WASHINGTON (Reuters) – At least 17 Arab men convicted or
linked to terrorism obtained U.S. citizenship or permanent
residency by marrying American women in the past 15 years,
according to a report on Tuesday that urged better enforcement
of immigration laws.

The report by Janice Kephart, a former counsel to the
commission that investigated the September 11, 2001, attacks on
the United States, said at least nine of the marriages were
sham, designed solely to allow the men to “embed themselves”
and operate freely in the United States.

One individual, Khalid Abu Al-Dahab, married three American
women in quick succession before he was finally able to acquire
legal permanent residency.

“During his 12 years in the United States, he provided
money and fraudulent travel documents to terrorists around the
globe. These activities linked him to numerous attacks,
including the 1998 East Africa bombings,” Kephart said.

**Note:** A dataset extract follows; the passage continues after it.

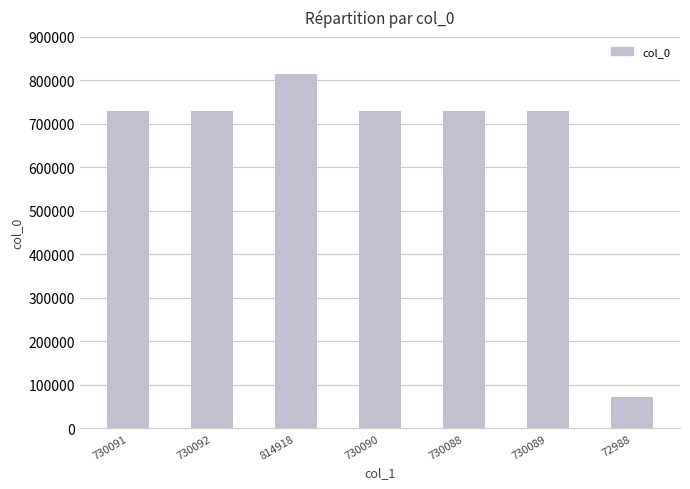

True or false: the data shows 970504 at 730089.

False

More than 200 people were killed in almost simultaneous
bombings of the U.S. embassies in Nairobi, Kenya and Dar es
Salaam, Tanzania in August 1998.

The report said three other defendants involved in those
attacks also married U.S. citizens. Two acquired legal
permanent residency and the third became a citizen.

Several others connected to the Iranian-backed Hizbollah
organization entered the country on non-immigrant tourist visas
and paid U.S. citizens to marry them within days of their
arrival so they could stay indefinitely.

Steve Camarota, of the Center for Immigration Studies which
published Kephart’s paper, said U.S. immigration officials were
overwhelmed by the number of people they had to deal with and
could not conduct proper security checks. The CIS advocates
cutting legal migration to the United States.

“You can’t have this level of immigration and this level of
resources and still keep out the bad guys,” he said.

Kephart’s report, which looked at the immigration histories
of 94 individuals suspected or convicted of terrorism between
the early 1990s and 2004, also documented numerous other ways
in which they obtained legal status.

She said 59 committed immigration fraud before taking part
in terrorist activity. There were 11 instances of passport
fraud and 10 of visa fraud.

Others gained entry on religious worker visas, issued to
ministers or religious professionals. Kephart said there was
little vetting either of the religious institutions that
sponsored the visa applicants or the religious qualifications
of the applicants themselves.

For instance, Muhammad Khalil, imam of a mosque located in
a Brooklyn basement, sponsored more than 200 applicants for
religious visas for a fee of $5,000-$6,000 apiece. He also sold
Social Security cards for $2,300, drivers’ licenses and
undergraduate degree certificates.

Khalil was eventually caught in a sting operation and
convicted of various fraud charges in 2004.